Here is a fragment from an extended field recording I took in the lighthouse.

Longplayer as an installation is a piece of music which never repeats for a thousand years, which seems impossible given how intentional the composition of the sound in the recording feels.

In Steve Connor’s ‘Ears Have Walls’ (2003), he talks about sound’s unique ability to permeate borders, listening as constructing ‘walls’ between certain sounds like in the Sonic Boom exhibition which he references, and sound in the gallery as removing the gallery walls and bringing “the outside in”. I think this is relevant to Longplayer as a temporal sound installation, as its use of the “unsighted” rather than the “sighted”, to use Connor’s language, speaks to sound as an event rather than an object – existing in both time and physical dimensions rather than being static in space. Also, its ability to mix with other sounds in the environment such as the sounds of the weather outside of Trinity Buoy Lighthouse which shift and change along with Longplayer. “For the presence of architecture, found sounds, environmental noise, and the details of given locations loom as continual input into forms of listening. That is to say, the sonorous world always presses in, adding extra ingredients by which we locate ourselves”  (Labelle, B. 2015).

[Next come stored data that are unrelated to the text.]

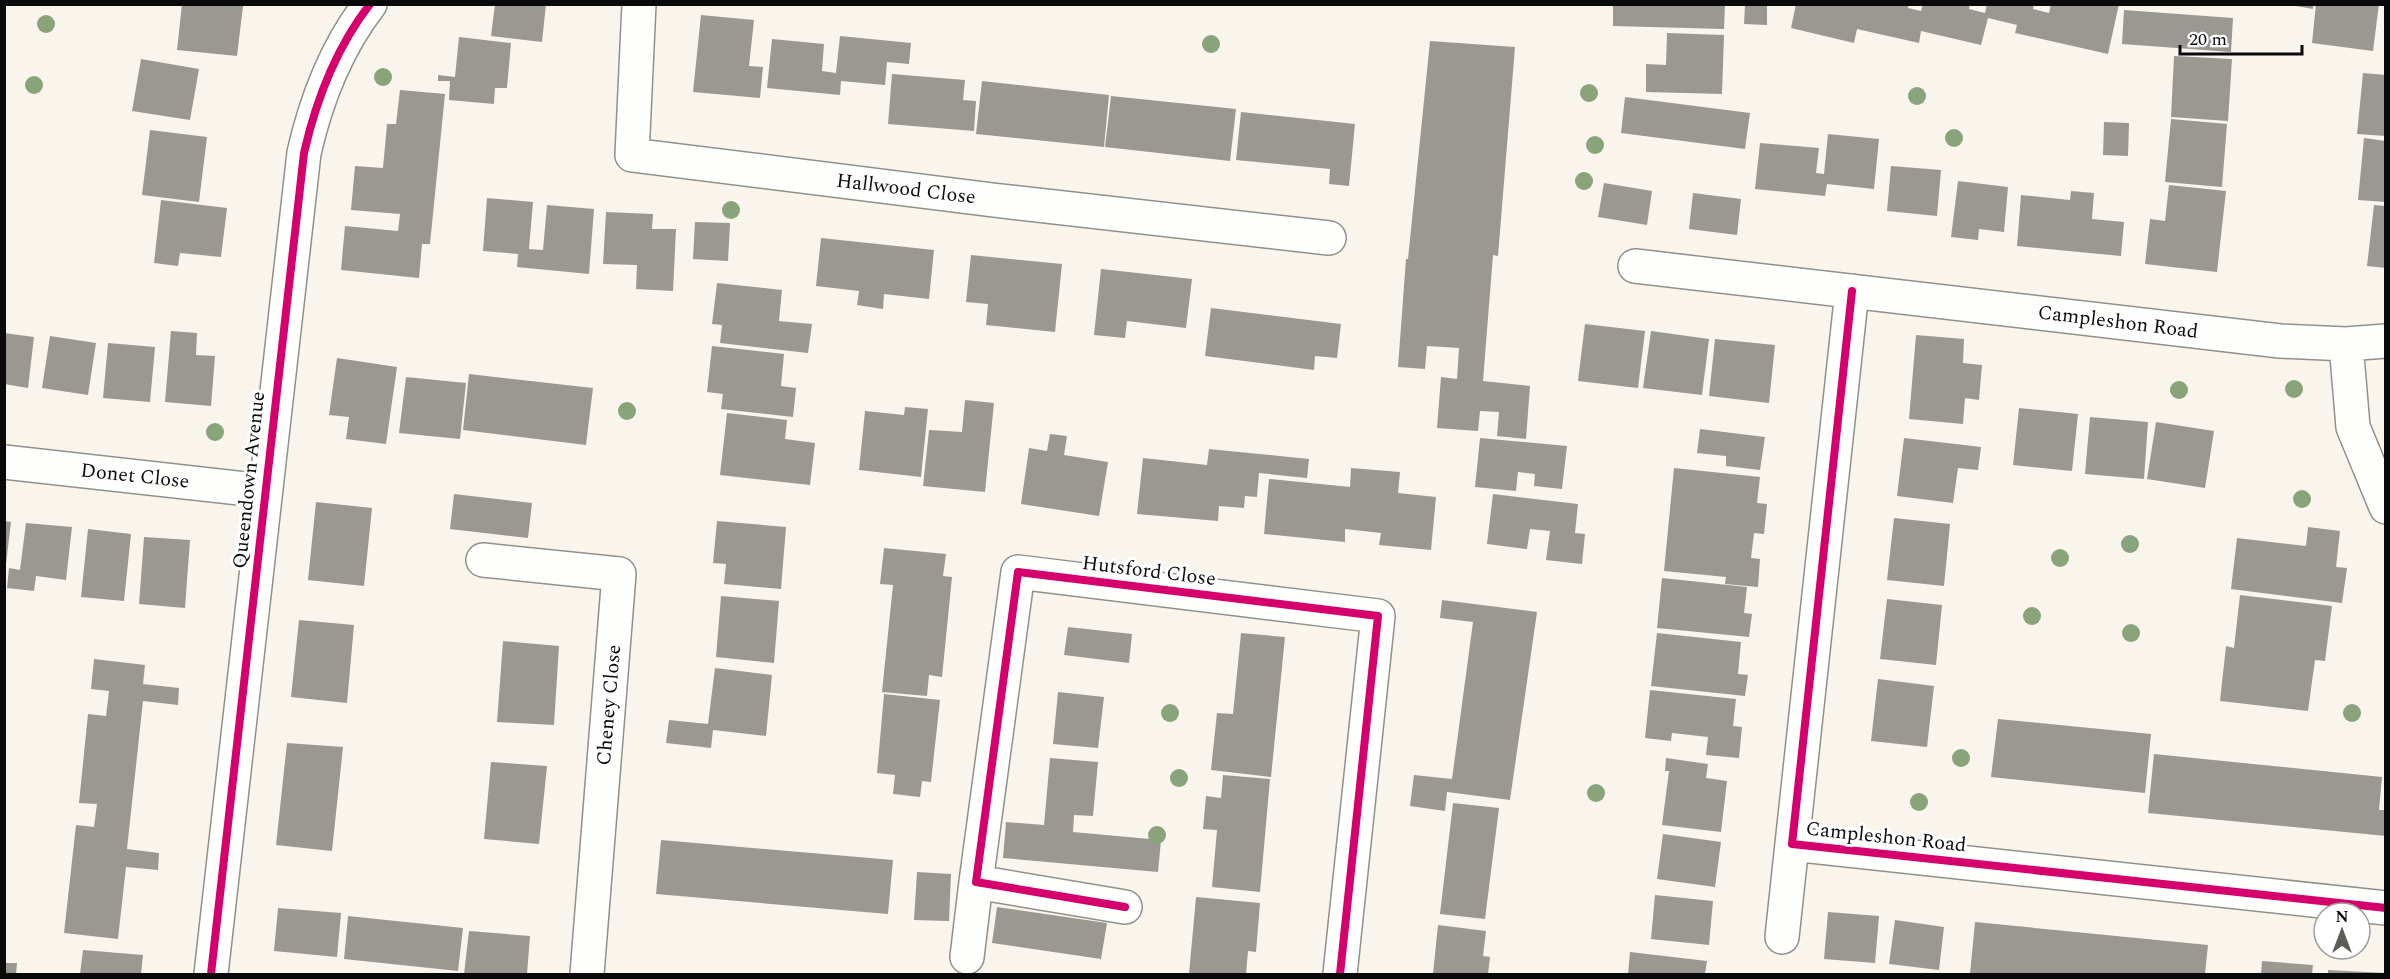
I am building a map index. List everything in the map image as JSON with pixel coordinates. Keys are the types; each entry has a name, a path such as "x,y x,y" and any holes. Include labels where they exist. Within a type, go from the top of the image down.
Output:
{"street":[{"name":"Queendown Avenue","path":"211,975 304,153 321,94 343,47 370,4"},
{"name":"Hallwood Close","path":"639,4 632,155 993,200 1329,238"},
{"name":"Campleshon Road","path":"1635,266 2280,341 2346,344 2385,342"},
{"name":"Campleshon Road","path":"1782,938 1852,291"},
{"path":"2346,344 2353,427 2385,507"},
{"name":"Donet Close","path":"4,462 265,491"},
{"name":"Cheney Close","path":"483,560 619,574 587,975"},
{"name":"Hutsford Close","path":"967,957 1018,572 1378,616 1340,975"},
{"name":"Campleshon Road","path":"1792,844 2385,908"},
{"path":"976,882 1125,907"}],"building":[{"path":"182,4 243,6 237,56 177,50"},
{"path":"495,4 546,4 542,42 491,36"},
{"path":"1613,4 1725,4 1724,29 1613,26"},
{"path":"1745,4 1767,4 1767,25 1744,24"},
{"path":"1796,4 1909,4 1908,8 1921,11 1923,4 1970,4 1969,9 1985,13 1987,4 2034,4 2033,9 2049,13 2051,4 2119,4 2108,54 2015,33 2017,25 1988,18 1981,45 1921,31 1919,43 1857,29 1854,43 1791,28"},
{"path":"2285,4 2313,4 2313,9"},
{"path":"2316,4 2379,4 2373,51 2312,43"},
{"path":"2124,10 2233,18 2231,52 2122,44"},
{"path":"701,15 754,20 749,66 763,67 760,98 693,92"},
{"path":"1667,33 1724,35 1722,94 1646,92 1646,64 1666,65"},
{"path":"840,36 911,43 909,64 887,62 885,85 841,81 840,95 767,88 772,39 824,44 822,71 836,73"},
{"path":"459,37 511,43 507,88 495,88 494,104 449,100 450,81 438,81 438,75 455,77"},
{"path":"1430,41 1515,47 1498,256 1493,255 1483,381 1530,386 1526,439 1497,436 1499,412 1480,411 1478,431 1437,428 1441,377 1457,379 1459,348 1427,346 1425,369 1398,367 1406,259 1408,259"},
{"path":"2174,56 2232,59 2228,121 2171,117"},
{"path":"141,59 199,69 190,120 132,111"},
{"path":"2363,73 2386,75 2386,136 2357,134"},
{"path":"892,74 965,80 963,100 976,101 974,131 888,124"},
{"path":"982,81 1109,95 1104,147 976,134"},
{"path":"400,90 445,94 430,244 422,244 419,278 341,270 345,226 398,231 400,214 351,210 355,166 383,168 387,124 396,124"},
{"path":"1111,96 1236,109 1230,161 1105,147"},
{"path":"1625,97 1750,113 1745,149 1621,133"},
{"path":"1241,112 1355,124 1349,186 1329,184 1330,169 1236,160"},
{"path":"2171,119 2227,124 2222,187 2165,182"},
{"path":"2104,122 2129,123 2128,156 2103,155"},
{"path":"150,130 207,137 199,202 142,195"},
{"path":"1828,134 1879,139 1874,189 1827,184 1825,196 1755,189 1760,143 1819,148 1816,173 1824,174"},
{"path":"2364,138 2386,141 2386,202 2358,200"},
{"path":"1891,166 1941,170 1937,216 1887,211"},
{"path":"1958,181 2008,187 2004,232 1979,229 1978,240 1951,237"},
{"path":"1604,183 1652,191 1647,225 1598,217"},
{"path":"2169,185 2226,191 2217,272 2145,264 2150,219 2165,221"},
{"path":"2071,191 2094,193 2092,219 2124,222 2121,256 2017,246 2021,195 2070,200"},
{"path":"1693,193 1741,199 1737,235 1689,229"},
{"path":"487,198 533,202 529,249 543,250 547,205 594,209 589,274 517,267 518,254 483,251"},
{"path":"161,200 227,208 221,257 180,253 178,266 154,263"},
{"path":"2374,205 2386,206 2386,268 2367,266"},
{"path":"606,212 653,214 652,229 676,229 673,291 636,289 637,265 603,264"},
{"path":"695,222 730,223 728,261 693,259"},
{"path":"821,238 934,250 929,299 884,294 883,309 857,305 859,291 816,286"},
{"path":"971,255 1062,264 1055,332 986,325 988,304 966,302"},
{"path":"1101,269 1192,279 1186,328 1127,321 1125,338 1094,335"},
{"path":"717,283 782,290 779,321 812,324 808,353 720,343 722,325 712,324"},
{"path":"1211,308 1341,324 1337,358 1315,356 1314,370 1205,356"},
{"path":"1585,324 1645,331 1638,388 1578,381"},
{"path":"171,331 197,333 196,355 215,356 211,406 165,402"},
{"path":"1651,331 1709,339 1702,395 1643,388"},
{"path":"4,333 34,337 28,388 4,384"},
{"path":"1916,335 1964,339 1963,363 1982,365 1979,400 1965,398 1963,424 1909,419"},
{"path":"50,336 96,343 88,395 42,388"},
{"path":"1715,339 1775,345 1769,403 1709,396"},
{"path":"108,343 155,347 150,402 103,398"},
{"path":"712,346 784,354 781,386 796,388 793,417 721,409 723,394 707,392"},
{"path":"337,358 397,367 386,444 346,439 349,417 329,415"},
{"path":"469,374 593,388 586,445 463,430"},
{"path":"406,377 466,383 460,439 399,433"},
{"path":"965,400 994,403 985,492 923,486 929,430 962,432"},
{"path":"905,407 928,409 921,477 859,470 865,411 904,415"},
{"path":"2019,408 2078,414 2072,471 2013,465"},
{"path":"727,413 787,420 785,439 815,443 810,485 720,475"},
{"path":"2090,417 2148,422 2144,479 2085,474"},
{"path":"2156,422 2214,431 2205,488 2147,479"},
{"path":"1700,429 1765,437 1760,470 1726,466 1726,456 1697,453"},
{"path":"1050,434 1067,436 1064,455 1108,462 1099,516 1021,504 1029,448 1047,451"},
{"path":"1480,438 1567,446 1562,489 1534,486 1535,474 1518,472 1516,491 1475,487"},
{"path":"1904,438 1981,447 1978,470 1958,468 1953,503 1897,496"},
{"path":"1209,449 1309,459 1307,478 1259,473 1257,497 1245,496 1244,508 1219,506 1218,521 1137,514 1143,458 1207,465"},
{"path":"1351,468 1400,472 1398,493 1436,497 1431,550 1379,545 1381,533 1345,529 1345,542 1264,534 1269,479 1350,487"},
{"path":"1674,468 1760,477 1757,503 1767,504 1764,534 1754,533 1751,558 1760,559 1758,587 1725,584 1726,577 1664,571"},
{"path":"454,494 532,503 528,538 450,529"},
{"path":"1493,494 1578,504 1575,533 1585,534 1582,564 1546,560 1550,531 1530,529 1527,549 1487,544"},
{"path":"316,502 372,508 364,586 308,580"},
{"path":"1894,518 1950,524 1944,586 1887,580"},
{"path":"4,521 11,522 6,564 4,564"},
{"path":"717,521 786,527 781,589 724,584 726,564 713,563"},
{"path":"26,523 72,527 66,580 36,576 34,591 7,588 9,568 20,570"},
{"path":"2308,527 2340,531 2336,567 2347,568 2342,603 2231,589 2237,538 2306,546"},
{"path":"88,529 131,534 124,601 81,597"},
{"path":"144,537 190,540 185,608 139,604"},
{"path":"884,548 946,554 943,576 952,577 942,677 929,675 927,696 882,692 893,585 880,584"},
{"path":"1662,578 1747,587 1744,613 1752,614 1749,637 1657,628"},
{"path":"2240,595 2332,606 2325,661 2315,660 2308,711 2220,701 2226,646 2234,648"},
{"path":"721,596 779,601 774,663 716,657"},
{"path":"1887,599 1942,605 1936,665 1880,659"},
{"path":"1442,600 1537,612 1510,800 1447,792 1445,811 1410,806 1414,775 1452,779 1473,622 1440,618"},
{"path":"299,620 354,625 347,703 291,697"},
{"path":"1068,627 1132,634 1129,663 1064,655"},
{"path":"1241,633 1285,637 1271,777 1211,770 1217,713 1233,714"},
{"path":"1657,633 1741,642 1738,674 1748,675 1745,696 1651,686"},
{"path":"503,641 559,646 554,725 497,722"},
{"path":"94,659 145,665 143,684 179,688 178,705 143,701 127,849 159,853 158,870 126,867 118,939 64,933 76,825 94,827 97,804 79,803 88,714 106,716 109,691 91,689"},
{"path":"715,668 772,675 766,736 713,730 711,748 666,743 669,720 708,724"},
{"path":"1878,679 1934,686 1927,747 1871,741"},
{"path":"1650,690 1736,699 1733,726 1742,727 1739,758 1706,755 1708,737 1672,733 1671,741 1645,738"},
{"path":"1058,692 1104,697 1098,748 1053,744"},
{"path":"884,694 940,700 931,782 922,781 920,797 893,794 895,775 877,773"},
{"path":"1998,719 2151,734 2145,793 1991,777"},
{"path":"287,743 343,747 332,851 276,845"},
{"path":"2154,754 2382,777 2379,810 2386,810 2386,836 2148,813"},
{"path":"1050,758 1098,762 1093,816 1074,815 1073,832 1161,840 1158,872 1003,858 1006,822 1044,825"},
{"path":"1666,758 1708,764 1706,778 1727,781 1721,832 1662,825 1669,771 1665,771"},
{"path":"491,762 547,766 539,844 484,839"},
{"path":"1223,775 1270,779 1260,892 1212,887 1217,830 1203,829 1206,796 1221,798"},
{"path":"1453,803 1499,808 1485,919 1440,914"},
{"path":"1663,834 1721,842 1715,887 1657,879"},
{"path":"661,840 893,860 888,914 656,894"},
{"path":"917,872 951,874 949,921 914,920"},
{"path":"1655,895 1713,901 1709,945 1651,939"},
{"path":"1196,897 1260,903 1256,952 1248,951 1246,974 1189,974"},
{"path":"997,907 1107,923 1101,959 992,943"},
{"path":"278,908 341,913 337,957 274,951"},
{"path":"1828,912 1879,916 1875,963 1824,959"},
{"path":"348,916 463,928 458,971 344,959"},
{"path":"1895,920 1944,927 1939,970 1889,964"},
{"path":"1975,922 2208,945 2205,974 1970,974"},
{"path":"1438,925 1486,931 1483,956 1490,957 1488,974 1433,974"},
{"path":"469,931 530,936 527,974 464,974"},
{"path":"83,950 143,955 141,974 80,974"},
{"path":"1630,952 1707,961 1705,974 1628,974"},
{"path":"2262,961 2313,965 2312,974 2261,974"},
{"path":"4,963 17,963 16,974 4,974"},
{"path":"2328,970 2386,973 2386,974 2328,974"}],"cycle path":[{"path":"211,974 304,153 321,94 329,75 347,38 370,4"},
{"path":"1852,291 1792,844 2386,908"},
{"path":"1125,907 976,882 1018,572 1378,616 1340,974"}]}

In the same way that Steve Connor says that ‘Ears Have Walls’, the walls of the lighthouse where Longplayer is currently held are also imaginary. If the existence of the piece in our minds is prompting us to think about its duration of 1000 years and what that entails, then it doesn’t really matter whether it is a sounding object or not. The sound is almost irrelevant – and the walls containing the sound, preventing it from mixing with the sounds outside could just as well not exist. The physical site isn’t the point. However, the fact that it is sound and not a physical object is just what makes the dissolution of these walls, and the feeding of our temporal imagination, possible. A physical object in a gallery that were, say, designed to weather and last 1000 years wouldn’t have quite the same effect as sound. “Sound is intrinsically and unignorabley relational: it eminates, propagates, communicates, vibrates and agitates: it leaves a body and enters others: it binds and unhinges, harmonizes and traumatizes; it sends the body moving, the mind dreaming, the air oscillating. It seemingly eludes definition, while having profound effect.” (Labelle, B. 2015).

References:
Connor, S. (2003) Ears Have Walls. [online] Available at: https://www.stevenconnor.com/earshavewalls/ [Accessed 22 Apr. 2024].

Labelle, B. (2015) “Introduction” Background Noise: Perspectives on Sound Art. Second Edition. New York: Bloomsbury.